Arty night shot of Forum
Arty night shot of Forum

Yeah. We were really that crazy about the Lakers. And it was a blast to be a fan in 87, 88 and 89  when they won everything. Less so in 90 and absolute misery as I write this. I’ll never give my heart to another team, though. It can only be broken once.

John and me in front of the Forum.
John and me in front of the Forum.

When I wrote I was a “smidge” down, I was trying to manage my emotions. I’d read that using words that minimized pain could actually reduce one’s emotional reaction. It worked, but gradually I slipped back into my catastrophizing ways. This entry is a timely reminder it’s far better to be a “smidge” disappointed than bereft because my life is over.

 

May 5, 2012

May 5, 2012

Hollywood Bowl1
It was thrilling to explore a legendary venue like the Hollywood Bowl. Actually, any casual visitor to LA can explore its exterior – the site is neither gated nor guarded. Tourists can park in the lot, stroll up and down the shell, even take the stage if they choose on off-season days when no one is doing a sound-check or performing.

13 Daisy Dell

Backstage, of course, is off limits. That and its exclusivity endows it with irresistible mystique, at least to me. I’ve been backstage at a few rock shows (notably Bruce Springsteen, Motley Crue and Kiss) but on those occasions I was so in awe of the performers that specific details about the surroundings were a blur.
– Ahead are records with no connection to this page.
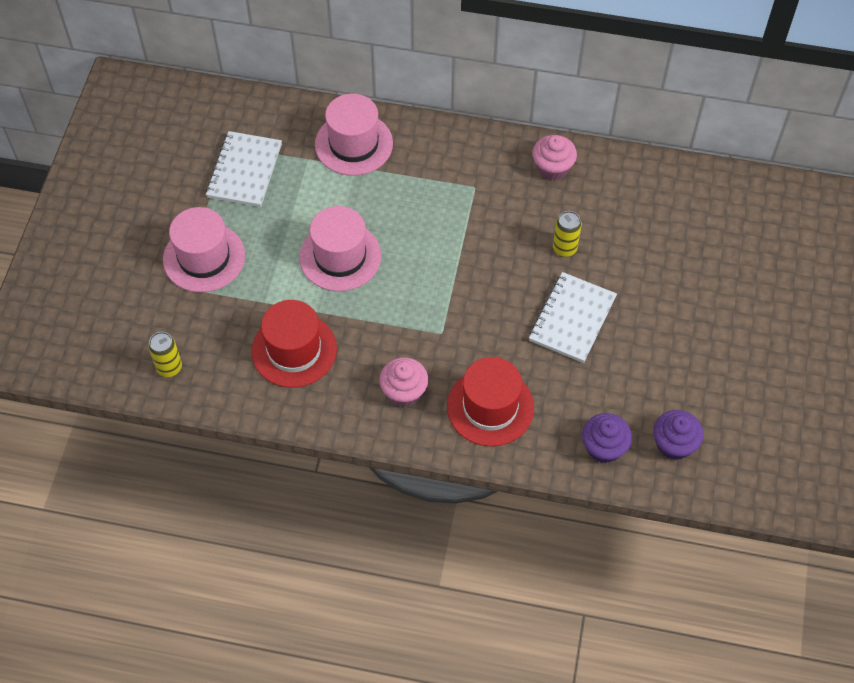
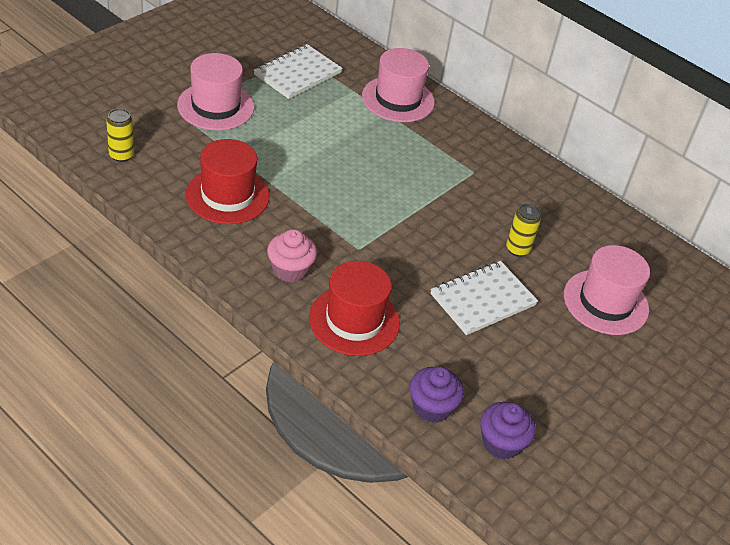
camera: 25 degrees right, 15 degrees down
(340, 256) = (321, 158): pink hat -> pink hat (605, 302)
(552, 168) = (552, 193): pink cupcake -> none

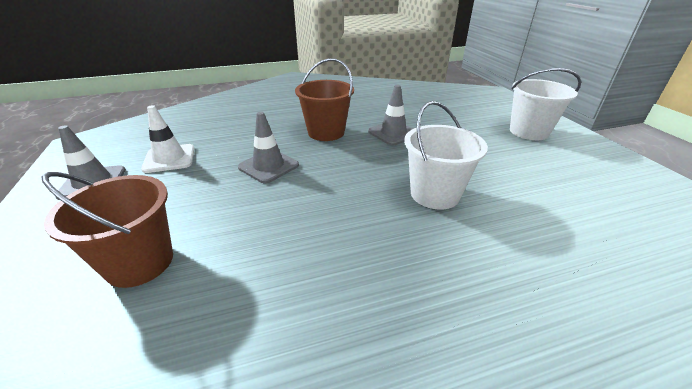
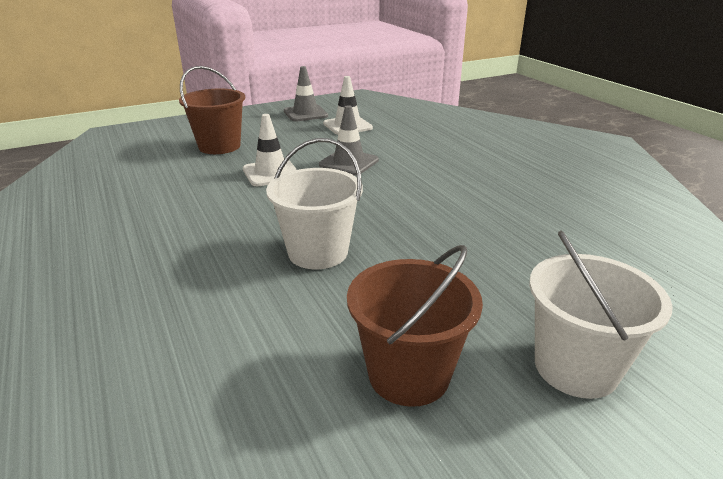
camera: 80 degrees right, 5 degrees down
(265, 215) = (271, 173): none -> white traffic cone
(326, 132) = (439, 180): brown bucket -> brown bucket (409, 374)
(393, 133) = (467, 222): grey traffic cone -> none

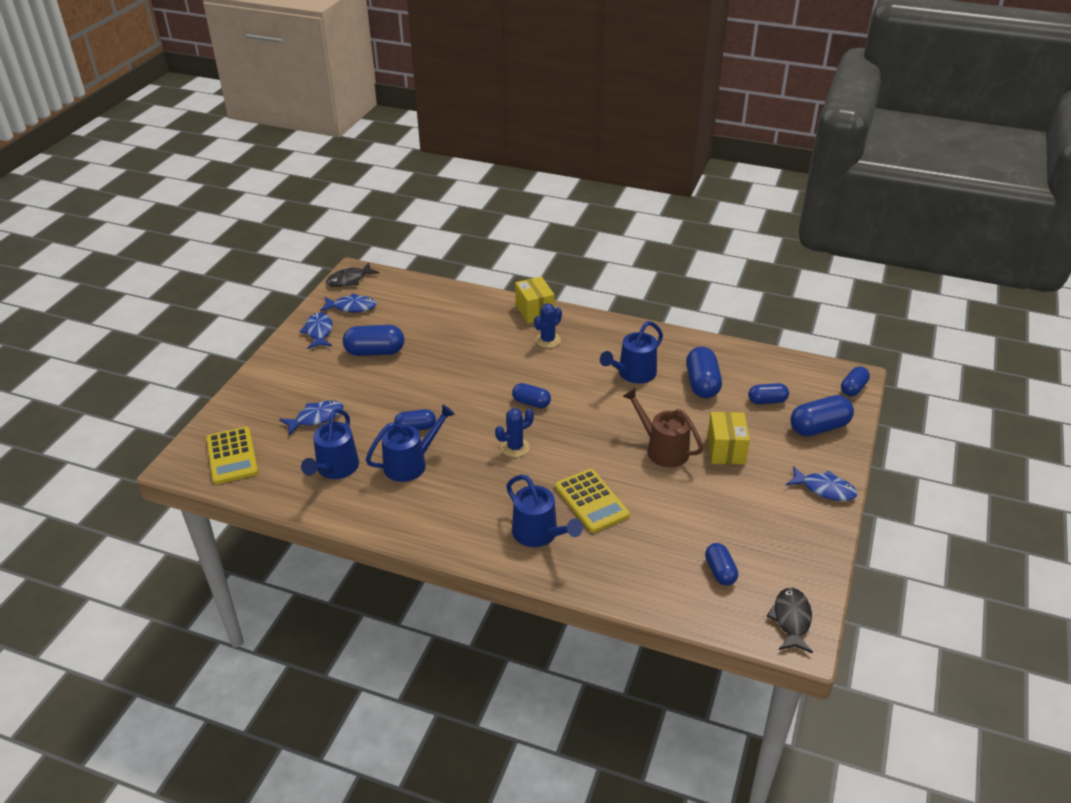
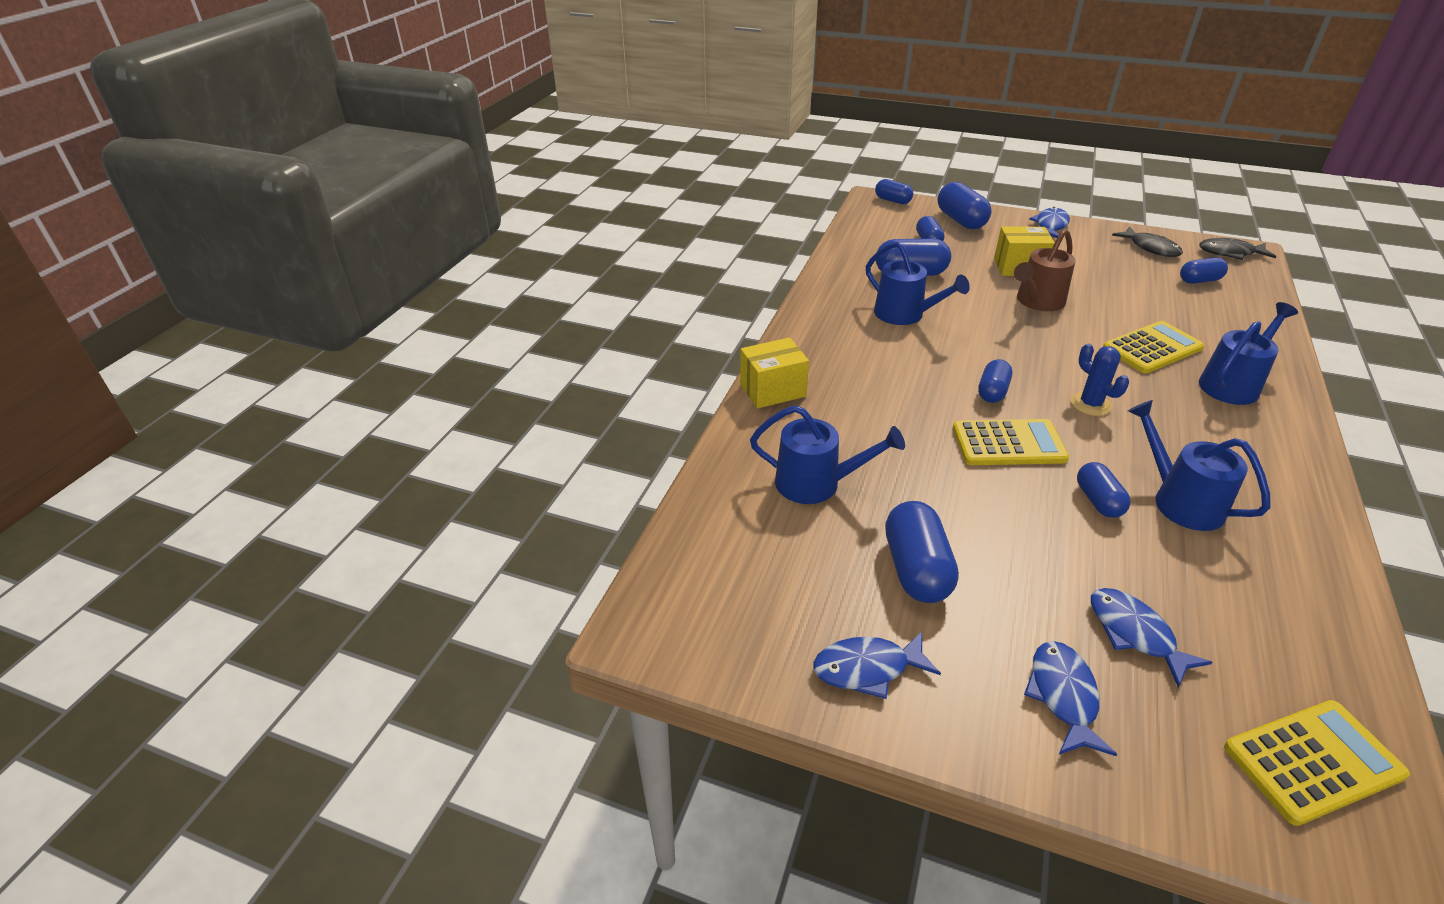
camera: 90 degrees left, 0 degrees up
(335, 469) = (1246, 590): blue watering can -> blue watering can (817, 483)
(349, 280) = (668, 638): black fish -> black fish (1151, 248)
(352, 307) = (773, 621): blue fish -> blue fish (1063, 696)
(474, 400) = (1008, 443): none -> yellow calculator
(548, 340) = (845, 378): blue cactus -> none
Dressing room, Hollywood Bowl
Dressing room, Hollywood Bowl

The tour Michael arranged was perfect. Our guide, who’d worked there for years,entertained us with anecdotes about the rich and famous and we could take our time. I took a lot of photos, many already in the clubs and venues section of my site, some reprinted here.
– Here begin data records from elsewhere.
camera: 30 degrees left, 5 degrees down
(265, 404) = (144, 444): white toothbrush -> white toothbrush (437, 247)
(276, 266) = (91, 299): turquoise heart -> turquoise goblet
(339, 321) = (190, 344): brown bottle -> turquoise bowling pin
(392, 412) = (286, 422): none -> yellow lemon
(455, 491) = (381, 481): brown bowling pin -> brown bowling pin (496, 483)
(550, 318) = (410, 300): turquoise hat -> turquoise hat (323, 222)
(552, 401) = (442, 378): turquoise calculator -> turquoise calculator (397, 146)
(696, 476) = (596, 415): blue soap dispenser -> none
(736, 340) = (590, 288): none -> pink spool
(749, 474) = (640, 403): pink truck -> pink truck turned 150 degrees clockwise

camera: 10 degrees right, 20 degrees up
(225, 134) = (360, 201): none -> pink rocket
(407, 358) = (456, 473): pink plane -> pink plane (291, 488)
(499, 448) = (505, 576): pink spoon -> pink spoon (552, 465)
View from the stage of the Hollywood Bowl
View from the stage of the Hollywood Bowl

Why my interest in the inner workings of the Hollywood Bowl? I’m writing a novel about a defunct rock’n’roll band, famous in the sixties. One member went on to success beyond his wildest dreams. My hero did not. The book – half of which takes place in the 60s – is about their attempt to reunite 25 years later. Will the secrets and betrayals that shattered them in the seventies resurface in 2000? Have any of them really changed?

Hollywood Bowl Empty Seats

April 26, 1996

April 26, 1996

Malibu ShoresUnfortunately, this was the first and last cast party for Malibu  Shores – eight episodes aired on NBC at 8 PM Saturday nights before we got cancelled. It makes me feel a little bit better (but not much) that our time slot was referred to as the “Tower of London” – where shows were sent to await execution.

Malibu Shores TV

Pull the plug

Malibu Shores TV - OFF

This was my only experience on staff at a TV show. At first, it was a huge shock to my system – we were expected to work in the Aaron Spelling offices from 9 AM until midnight or beyond (plus weekends) if necessary. Eventually, I adapted and grew to love it right around the time it ended. The time pressure could be as exhilerating as it was exhausting. It was gratifying to see what we wrote produced as soon as copies could be made instead of enduring the uncertainty of casting-contingent MOWs (also referenced above).

Charisma Carpenter
Charisma Carpenter

For the millions who never saw a moment of Malibu Shores, Charisma Carpenter was cast as the ultra-bitchy queen bee popular girl. She played the part perfectly – no one came  close to her reading in the casting process – which was truly a testament to her talent for acting. In person, she was delightful, friendly and unassuming.

Charisma Carpenter, Queen Bee
Charisma Carpenter, Queen Bee
Keri Russell
Keri Russell

Keri Russell was also terrific in the lead role, which she also nailed with a sensational audition.

Star-crossed Malibu Shores teen lovers Keri and Tony
Star-crossed Malibu Shores teen lovers Keri and Tony

I love to watch her brilliant, nuanced performance on The Americans today and remember the beautiful sun-kissed teen she played on Malibu Shores.